Sunday, October 01, 2006

Sibling Rivalry

Oh, how lovely the children at right are. Such a picture of sisterly love, affection and assistance! Of course, the minute the illustrator's back was turned, they began arguing over who had turned the rope enough times, who had the prettiest dress, who was spoiled and indulged, who worked the hardest, who never worked at all, and, of course, that perennial favorite - who was mother's favorite. At least, ignoring the jump rope for the moment, those are the arguments that I've heard my own three daughters engage in on occasion.

Early last week, I left my youngest at home with my husband and headed off with my middle daughter to visit the eldest, who has lived away from home for over a year now. It seemed like a good idea at the time. We'd head off to the local market, pick up something yummy for dinner and dessert, and head over to her place for a fun DVD. It sounds good in theory but . . well, you'll see.

First the market. We spent what felt like hours searching the market for something that everyone wanted to eat. While it didn't help that we were there around 7:30-8:00 pm and many of the "hot buffet" and soups were being put away for the evening, it still took far longer than it should have to agree on something to eat. Finally settling on fresh pasta, fresh alfredo sauce, and salad, we headed out, happy at last. That is, until we actually got there. Once we arrived, my oldest and middle decided to argue over who was actually going to cook the pasta and warm up the sauce. I kid you not, 10 minutes tops to "cook" dinner and they argued over who had to do it. Once I put the pot of water on the stove, difficult task that it was, we spent a blissful 30 minutes or so of argument free companionship. Of course, we completely forgot that the water had been boiling for the same 30 minutes - all alone, without pasta. Upon that realization, I, once again, put the pasta in the water. This made me somewhat churlish and irritated since I'd already cooked dinner at home for my husband and daughter. Heading back to the living room with the girls to await the pasta, I cuddled my oldest on the sofa. My middle daughter took one insulted look and insisted that it had been "ages" since I'd held her that way. Keep in mind we're talking about a 22 yr. old and a 17 yr. old, who, BTW, I cuddle and hug every single day. While arguing about who got the most of my attention, the pasta boiled merrily on, completely forgotten. No one had thought to set the timer.

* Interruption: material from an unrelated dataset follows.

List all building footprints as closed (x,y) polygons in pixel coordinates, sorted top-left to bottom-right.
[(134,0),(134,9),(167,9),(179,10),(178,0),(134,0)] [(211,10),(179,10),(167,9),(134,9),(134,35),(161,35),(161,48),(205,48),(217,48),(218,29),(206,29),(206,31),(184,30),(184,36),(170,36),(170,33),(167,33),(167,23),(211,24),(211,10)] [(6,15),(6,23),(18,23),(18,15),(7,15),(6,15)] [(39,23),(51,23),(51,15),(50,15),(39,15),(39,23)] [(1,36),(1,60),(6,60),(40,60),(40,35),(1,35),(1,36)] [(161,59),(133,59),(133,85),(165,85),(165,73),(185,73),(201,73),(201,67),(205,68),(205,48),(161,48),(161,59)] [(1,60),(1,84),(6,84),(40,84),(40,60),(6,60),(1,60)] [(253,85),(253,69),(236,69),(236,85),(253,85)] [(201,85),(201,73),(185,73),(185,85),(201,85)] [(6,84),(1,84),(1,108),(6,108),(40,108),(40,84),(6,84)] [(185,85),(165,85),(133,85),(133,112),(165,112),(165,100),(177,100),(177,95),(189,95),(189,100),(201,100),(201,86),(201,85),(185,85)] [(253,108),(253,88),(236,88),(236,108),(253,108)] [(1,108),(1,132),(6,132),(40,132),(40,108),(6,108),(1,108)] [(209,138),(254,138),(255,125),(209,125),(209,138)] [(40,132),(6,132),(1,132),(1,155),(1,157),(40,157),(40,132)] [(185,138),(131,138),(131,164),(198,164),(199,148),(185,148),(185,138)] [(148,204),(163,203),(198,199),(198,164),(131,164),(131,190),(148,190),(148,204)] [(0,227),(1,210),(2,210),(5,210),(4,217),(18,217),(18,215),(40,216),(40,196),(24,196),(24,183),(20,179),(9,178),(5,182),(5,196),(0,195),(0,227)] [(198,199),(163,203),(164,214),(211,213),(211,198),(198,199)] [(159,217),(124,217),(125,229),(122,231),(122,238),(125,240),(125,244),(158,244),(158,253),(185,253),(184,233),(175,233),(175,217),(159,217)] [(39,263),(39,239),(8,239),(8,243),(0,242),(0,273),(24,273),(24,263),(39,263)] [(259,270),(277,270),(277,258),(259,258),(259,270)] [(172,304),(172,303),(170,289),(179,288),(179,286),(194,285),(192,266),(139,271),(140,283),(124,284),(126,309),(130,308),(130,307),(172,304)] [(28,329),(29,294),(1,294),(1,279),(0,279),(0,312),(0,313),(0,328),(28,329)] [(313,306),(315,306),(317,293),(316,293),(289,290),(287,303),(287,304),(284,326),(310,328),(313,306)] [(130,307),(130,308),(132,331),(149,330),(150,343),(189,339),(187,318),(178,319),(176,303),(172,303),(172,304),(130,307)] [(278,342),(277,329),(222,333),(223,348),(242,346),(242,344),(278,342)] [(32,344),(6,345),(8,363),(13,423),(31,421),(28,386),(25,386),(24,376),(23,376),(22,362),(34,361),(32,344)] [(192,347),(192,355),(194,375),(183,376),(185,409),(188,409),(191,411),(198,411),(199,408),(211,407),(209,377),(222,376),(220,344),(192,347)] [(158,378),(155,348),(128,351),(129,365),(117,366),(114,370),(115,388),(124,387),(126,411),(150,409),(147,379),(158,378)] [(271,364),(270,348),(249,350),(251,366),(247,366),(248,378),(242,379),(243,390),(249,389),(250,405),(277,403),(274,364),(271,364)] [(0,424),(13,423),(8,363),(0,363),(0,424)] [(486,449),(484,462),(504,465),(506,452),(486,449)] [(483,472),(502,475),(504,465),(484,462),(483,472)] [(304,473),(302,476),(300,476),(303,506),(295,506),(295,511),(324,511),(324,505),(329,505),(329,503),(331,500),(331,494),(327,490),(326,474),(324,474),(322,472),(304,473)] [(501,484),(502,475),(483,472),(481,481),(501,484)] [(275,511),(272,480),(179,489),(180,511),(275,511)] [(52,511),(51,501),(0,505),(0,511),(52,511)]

With the preparation of dinner out of the way, (if that's what it could be called - tortellini that was practically bursting it was so overcooked) it was time to check out Rebecca's assortment of movies and make a selection suitable for dinnertime viewing. The girls insisted that the choice of "Resident Evil", "Resident Evil: Apocolypse", "28 Days Later" and other assorted zombie films were indeed appropriate for viewing while eating pasta and salad. I found myself less than enthusiastic at the prospect of such stellar storytelling and visual mayhem. I suggested "Die Hard". Now, at first this may seem like an unlikely choice, given that there is indeed mayhem, visual and otherwise. However, the film does have a decided lack of zombies - a significant plus in my view. No deal. Caroline was adamantly against Bruce Willis and Alan Rickman at their finest. Maybe "The Ref"? Nope. Bec had already seen it with her boyfriend recently. "The Matrix" (always a crowd pleaser)? Bec and Andrew just saw it recently as well (sheesh, don't these two ever do anything other than watch films that I want to watch???). How about "Monsoon Wedding"? Are you kidding? Subtitles . . . tonight?? And so on and so on. We finally agreed on - drumroll please - a Joquain Phoenix film called "Clay Pigeons". A sigh of relief was had by all . . . that is until we actually attempted to watch the film. Oh my. A worse film you couldn't hope to find. Ever.

With dinner completed and a film partially watched before being abandoned in disgust, it was time to head home. To say I was drained and cranky is an understatement. It appeared that the stars were simply not aligned for a stress-free evening with my girls. To add insult to utter injury, the following morning, my youngest daughter informed me that the dinner I'd made sure I cooked for her and her father the night before went uneaten. The two of them decided that they'd eat out.

Life remains seriously unfair.


Influencebad said...

Well... FINE! See if I invite YOU over any more if all you're going to do is COMPLAIN!!! ^_^

So when are you coming over to watch Die Hard?

Kristin said...

Your posts are hysterical (that womb word again ;)

There's always at least one gem in your writing that makes me literally laugh out loud and has my family asking "What? WHAT?" There's just no way to translate : )

Today's gem had to be "a decided lack of zombies". And the final twist to your tortured tale--the uneaten but carefully prepared dinner--was priceless. And way too true!

Anonymous said...

How come you never watch movies with me? I feel sooo neglected. I guess I am just old to hang out with and watch movies. BOO HOO.